Which of these do you take so long to consider ?
That's not the model that counts for a long time. I have as many as 3 models at the moment and I don't consider it to be a model at all as the results are unimportant and I still have much to do, for example to hire a scientific research institute to modify the idea.
And for that matter, can you say something on the subject ? :-
should read, "while you're at it..." :о)))))) :
... what are the considerations for selecting a wavelet-forming function, how decomposition coefficients are calculated, what is done with it afterwards, etc.
I should note that, having reread the material, I haven't found any threads yet, except a thread about wavelets in general. For my purposes I used Morlet wavelet (I know it's not a wavelet from mathematical point of view), I haven't experimented with the others. Its properties suit me fine for the task at hand. The question "how decomposition coefficients are calculated " I don't really understand. Not a very big expert in wavelet analysis, but I had no problem with it.
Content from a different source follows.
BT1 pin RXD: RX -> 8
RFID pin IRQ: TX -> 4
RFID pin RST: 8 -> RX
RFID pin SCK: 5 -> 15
"what is done with it afterwards, etc." - eventually the aggregate coefficients for the price calculation formula are calculated after "etc". I forgot to add a very important point - for each historical channel is performed:
(1) Estimating its lifetime after the current countdown.
(2) Identification of a stable "structure" that will live!!!
It is on this maximum predicted channel length that the future price is calculated. Difficulties arise if there is more than one forecasted price (i.e. several historical channels of different lengths, have the same lifetime estimate). The difficulty has so far been eliminated by selecting the average value from the suggested ones. So, these coefficients estimate:
(1) The time "not to go beyond" the boundaries of the channel.
(2) What will not go beyond the borders of the channel
Ultimately, the essence of my coefficients is to evaluate stability of the structure (since I got in anyway, let me remind you of the pictures) and eventually to assemble these pieces into a whole:
This structure can be seen if you look closely:
Or here, maybe not explicitly, but it appears:
PS: OK, I will not interfere any more.